Furthermore, where the effective control of the corporation has been taken over by a bank such as in the case under appeal, without the bank being requested or invited to do so by the directors, and where the decisions as to what cheques will or will not be issued without consultation with the Board of Directors, are exclusively those of the bank, then from that time the actions of the corporation regarding the payment or withholding of monies are essentially those of the bank and I would be prepared to hold that, even without considering subsection 227.1(3), there would be no liability on the directors under subsection 227.1(1) because the latter obviously contemplates that the corporation is freely acting through its Board of Directors. The exercise of freedom of choice on the part of the director is essential in order to establish personal liability.

[34] Similarly, in Champeval et al. v. M.N.R., 90 DTC 1285 (T.C.C.), per Couture C.J.T.C. and Worrell et al. v. The Queen, 98 DTC 1783 (T.C.C.), per McArthur J.T.C.C. the Court held that in cases where the bank, and not the directors, had the ultimate authority to decide which cheques to pay, the Appellants had no freedom of choice in the matter and could not be held liable for the company's failure to remit.

CONCLUSION

[35] The Appellants Lawrence Boyd and Joseph Boudreau did not have the freedom of choice to remit the GST to the Receiver General from B & B as B & B's funds were under the strict control by the Bank.

[36] The Appellants Lawrence Boyd and Joseph Boudreau tried to resolve the GST difficulty after the Bank refused to allow B & B to issue cheques by working through a proposal in bankruptcy during the period of January to April 1993. They also, at the end, tried to issue a cheque in April 1993 to satisfy the liability. Lastly, they believed when bankruptcy did happen that that proceeding would result in satisfaction of the GST claim. I therefore conclude directors Lawrence Boyd and Joseph Boudreau, to the degree they could, beyond the strictures of the Bank's control, did exercise due diligence.
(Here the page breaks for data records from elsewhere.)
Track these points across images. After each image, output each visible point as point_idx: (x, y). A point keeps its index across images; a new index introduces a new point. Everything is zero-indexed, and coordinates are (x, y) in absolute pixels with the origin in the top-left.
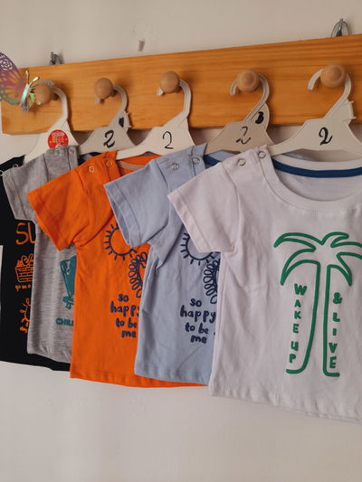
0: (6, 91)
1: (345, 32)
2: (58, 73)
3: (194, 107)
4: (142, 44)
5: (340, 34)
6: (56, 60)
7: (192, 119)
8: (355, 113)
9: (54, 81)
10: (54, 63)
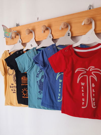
1: (91, 8)
2: (18, 29)
5: (90, 9)
6: (18, 25)
9: (17, 31)
10: (17, 26)
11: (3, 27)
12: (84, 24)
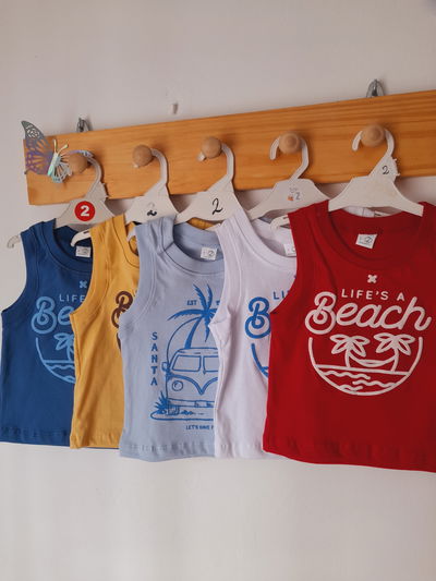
0: (34, 161)
1: (379, 91)
3: (237, 169)
4: (176, 107)
5: (375, 93)
6: (84, 125)
7: (236, 181)
8: (400, 169)
10: (82, 129)
11: (26, 130)
12: (361, 144)
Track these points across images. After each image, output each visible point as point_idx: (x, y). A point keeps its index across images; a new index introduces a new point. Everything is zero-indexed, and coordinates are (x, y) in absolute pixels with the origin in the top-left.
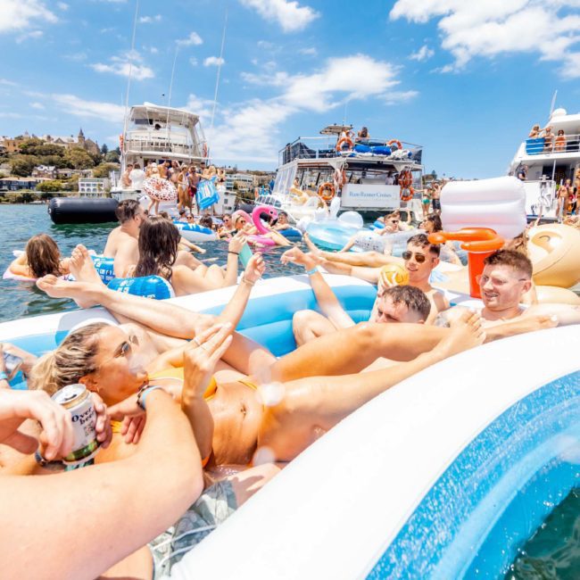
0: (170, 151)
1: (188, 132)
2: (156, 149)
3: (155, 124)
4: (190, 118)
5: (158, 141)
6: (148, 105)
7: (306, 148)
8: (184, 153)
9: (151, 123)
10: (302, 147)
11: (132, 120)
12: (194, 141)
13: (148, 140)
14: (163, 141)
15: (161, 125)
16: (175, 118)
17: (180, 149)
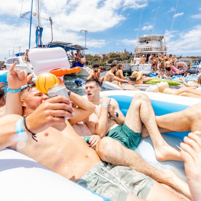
0: (151, 50)
1: (159, 42)
2: (146, 51)
3: (146, 41)
4: (160, 37)
6: (145, 36)
8: (156, 51)
11: (139, 42)
12: (161, 46)
13: (143, 48)
14: (148, 47)
15: (149, 42)
16: (154, 38)
17: (155, 50)
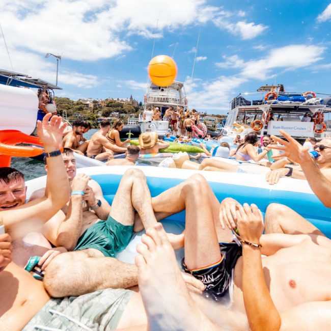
0: (167, 102)
1: (178, 92)
2: (161, 101)
3: (161, 88)
4: (179, 85)
5: (162, 97)
7: (244, 99)
8: (174, 103)
9: (160, 89)
10: (242, 99)
11: (151, 87)
12: (180, 97)
13: (157, 97)
14: (164, 97)
15: (165, 89)
16: (171, 85)
17: (172, 101)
[37] The Appellant Barbara Boudreau the wife of Joseph Boudreau was an outside passive director, was not aware of the problem. Her function as director in terms of Joseph Boudreau was solely to receive income that would in effect be a means to reduce his income. She was purposely removed from the problems of B & B and was mislead by omission as to the financial status of B & B. When she did find out about the inability to meet the financial obligations (January 1993) there was no protective action she could take. At that point B & B was in a proposal under the insolvency laws.

DECISION

[38] The appeals are allowed and the assessments are vacated.

Signed at Ottawa, Canada, this 29th day of January 1999.

"D. Hamlyn"

J.T.C.C.



[1]               In Soper, Linden J.A. concurred with the reasons of Robertson J.A. Marceau J.A. wrote a separate concurring judgment.

[2]                In Drover v. The Queen, 98 DTC 6378 (F.C.A.) at page 6379, per Robertson J.A., the Court said of Soper that "[t]herein the relevant principles concerning director's liability and the due diligence defence are set out".